Michele Morgante, from the University of Udine’s Department of Agricultural, Food, Environmental and Animal Sciences and Gabriele Di Gaspero from Iga coordinated this new study. The sequencing was conducted on 174 samples belonging to different species of the Coffea genus, consisting mainly of strains of the Arabica and Robusta species but also one of the other progenitor species Coffea eugenioides.
The results of the sequencing showed that genetic diversity is generally very low in Arabica coffee and is mainly concentrated in strains, in agronomic jargon called cultivars, of the so-called Timor Hybrid. It’s a hybrid born spontaneously in East Timor from a new crossbreeding of Arabica with the Robusta progenitor species.
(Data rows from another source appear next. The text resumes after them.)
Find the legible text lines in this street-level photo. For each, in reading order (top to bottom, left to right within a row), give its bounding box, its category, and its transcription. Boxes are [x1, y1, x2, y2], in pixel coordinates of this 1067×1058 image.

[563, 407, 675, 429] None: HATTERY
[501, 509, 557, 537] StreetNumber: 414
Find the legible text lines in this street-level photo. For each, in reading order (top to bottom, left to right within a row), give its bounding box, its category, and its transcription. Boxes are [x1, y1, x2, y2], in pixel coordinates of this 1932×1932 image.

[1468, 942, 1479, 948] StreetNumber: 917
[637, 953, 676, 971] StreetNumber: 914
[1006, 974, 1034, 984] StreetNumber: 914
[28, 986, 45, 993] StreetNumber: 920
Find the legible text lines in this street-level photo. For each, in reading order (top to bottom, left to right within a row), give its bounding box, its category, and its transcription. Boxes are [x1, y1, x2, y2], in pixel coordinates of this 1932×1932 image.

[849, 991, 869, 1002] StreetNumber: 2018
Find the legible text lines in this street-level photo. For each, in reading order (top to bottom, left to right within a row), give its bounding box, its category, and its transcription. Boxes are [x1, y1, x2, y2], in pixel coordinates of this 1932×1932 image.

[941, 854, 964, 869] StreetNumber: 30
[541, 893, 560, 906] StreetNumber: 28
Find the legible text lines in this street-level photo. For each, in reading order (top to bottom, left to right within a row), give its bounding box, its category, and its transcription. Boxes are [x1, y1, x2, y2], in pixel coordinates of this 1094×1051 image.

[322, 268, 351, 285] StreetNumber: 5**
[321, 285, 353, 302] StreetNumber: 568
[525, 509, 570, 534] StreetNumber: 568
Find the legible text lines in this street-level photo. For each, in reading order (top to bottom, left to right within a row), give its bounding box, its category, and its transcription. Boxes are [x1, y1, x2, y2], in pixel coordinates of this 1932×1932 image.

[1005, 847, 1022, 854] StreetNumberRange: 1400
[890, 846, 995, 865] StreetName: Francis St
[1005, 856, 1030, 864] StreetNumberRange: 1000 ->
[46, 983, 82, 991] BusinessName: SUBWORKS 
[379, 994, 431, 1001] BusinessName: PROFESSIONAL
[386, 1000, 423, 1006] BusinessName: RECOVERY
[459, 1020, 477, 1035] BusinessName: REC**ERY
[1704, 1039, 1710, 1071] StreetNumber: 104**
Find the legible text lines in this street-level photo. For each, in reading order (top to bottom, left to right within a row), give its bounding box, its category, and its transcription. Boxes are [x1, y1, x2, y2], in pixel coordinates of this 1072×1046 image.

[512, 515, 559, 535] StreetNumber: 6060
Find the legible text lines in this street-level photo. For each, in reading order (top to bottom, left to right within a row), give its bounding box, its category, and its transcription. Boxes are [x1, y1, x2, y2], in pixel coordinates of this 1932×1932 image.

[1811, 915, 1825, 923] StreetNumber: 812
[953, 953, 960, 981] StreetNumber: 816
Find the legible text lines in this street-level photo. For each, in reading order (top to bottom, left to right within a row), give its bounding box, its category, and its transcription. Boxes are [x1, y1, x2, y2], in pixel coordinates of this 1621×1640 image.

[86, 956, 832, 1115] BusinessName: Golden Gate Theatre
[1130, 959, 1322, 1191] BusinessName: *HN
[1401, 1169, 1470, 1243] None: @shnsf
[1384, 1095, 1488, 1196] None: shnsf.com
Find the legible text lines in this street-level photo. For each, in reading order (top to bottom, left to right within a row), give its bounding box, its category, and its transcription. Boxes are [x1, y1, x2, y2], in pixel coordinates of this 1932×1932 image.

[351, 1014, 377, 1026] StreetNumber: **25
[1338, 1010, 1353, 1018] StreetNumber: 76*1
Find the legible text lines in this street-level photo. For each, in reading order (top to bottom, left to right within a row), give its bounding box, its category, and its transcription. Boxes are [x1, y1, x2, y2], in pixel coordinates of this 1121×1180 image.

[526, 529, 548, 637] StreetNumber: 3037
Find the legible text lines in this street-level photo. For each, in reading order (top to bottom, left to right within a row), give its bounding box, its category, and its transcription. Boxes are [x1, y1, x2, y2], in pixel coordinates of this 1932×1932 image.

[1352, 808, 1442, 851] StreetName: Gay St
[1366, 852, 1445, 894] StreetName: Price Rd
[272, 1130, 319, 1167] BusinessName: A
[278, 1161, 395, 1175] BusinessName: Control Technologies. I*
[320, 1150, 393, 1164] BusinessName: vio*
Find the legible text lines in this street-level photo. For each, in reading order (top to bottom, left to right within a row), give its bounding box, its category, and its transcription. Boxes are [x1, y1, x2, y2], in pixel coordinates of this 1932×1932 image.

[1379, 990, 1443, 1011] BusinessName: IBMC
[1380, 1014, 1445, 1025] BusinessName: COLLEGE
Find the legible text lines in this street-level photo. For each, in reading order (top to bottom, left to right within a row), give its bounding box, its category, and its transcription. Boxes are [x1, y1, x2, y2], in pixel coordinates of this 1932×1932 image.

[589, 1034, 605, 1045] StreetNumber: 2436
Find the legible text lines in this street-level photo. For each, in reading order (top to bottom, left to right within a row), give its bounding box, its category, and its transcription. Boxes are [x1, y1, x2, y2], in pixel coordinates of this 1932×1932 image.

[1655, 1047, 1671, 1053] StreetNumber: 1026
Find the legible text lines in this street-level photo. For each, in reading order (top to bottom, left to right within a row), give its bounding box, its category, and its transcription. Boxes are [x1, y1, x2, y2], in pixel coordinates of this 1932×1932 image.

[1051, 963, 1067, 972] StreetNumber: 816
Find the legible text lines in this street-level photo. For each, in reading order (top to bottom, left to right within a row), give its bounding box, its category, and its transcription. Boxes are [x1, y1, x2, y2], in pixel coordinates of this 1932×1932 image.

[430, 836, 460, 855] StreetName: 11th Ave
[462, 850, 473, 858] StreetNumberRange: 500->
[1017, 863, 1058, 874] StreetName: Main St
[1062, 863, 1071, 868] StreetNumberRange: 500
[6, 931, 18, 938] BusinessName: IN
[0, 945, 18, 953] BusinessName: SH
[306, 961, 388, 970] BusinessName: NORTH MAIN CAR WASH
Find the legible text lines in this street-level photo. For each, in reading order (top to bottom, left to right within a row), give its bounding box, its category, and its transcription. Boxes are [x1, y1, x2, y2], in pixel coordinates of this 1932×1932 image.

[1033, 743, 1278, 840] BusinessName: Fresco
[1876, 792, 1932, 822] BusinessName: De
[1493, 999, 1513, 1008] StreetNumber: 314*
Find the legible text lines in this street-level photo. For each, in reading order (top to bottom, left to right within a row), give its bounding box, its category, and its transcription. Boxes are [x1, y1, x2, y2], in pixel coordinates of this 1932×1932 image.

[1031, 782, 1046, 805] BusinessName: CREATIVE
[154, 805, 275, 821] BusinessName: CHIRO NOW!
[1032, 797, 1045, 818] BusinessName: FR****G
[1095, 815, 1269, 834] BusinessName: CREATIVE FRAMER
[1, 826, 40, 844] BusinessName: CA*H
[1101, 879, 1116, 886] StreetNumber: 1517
The researchers also found some genetic aberrations that appear to contribute to the diversity within the Coffea arabica species but also to its resistance to diseases. These are interesting characteristics, also considering that genetic aberrations are generally negative for a species, given that they are mutations that normally cause genetic diseases or that in any case leave the species vulnerable to diseases.
In-depth knowledge of the genetic characteristics of Arabica coffee is important for the producers of the drink to obtain different flavors but also to protect its future. Its resistance to diseases is a decidedly positive trait but also to try to adapt it to climate change.
Other researchers have already examined the possible consequences of drought and other climate-related problems, for example in an article published in the journal “Nature Plants” in December 2022 in which a switch to Liberian coffee (Coffea liberica) was proposed. Commercial and scientific issues are mixed in studies that must also take into account consumer tastes.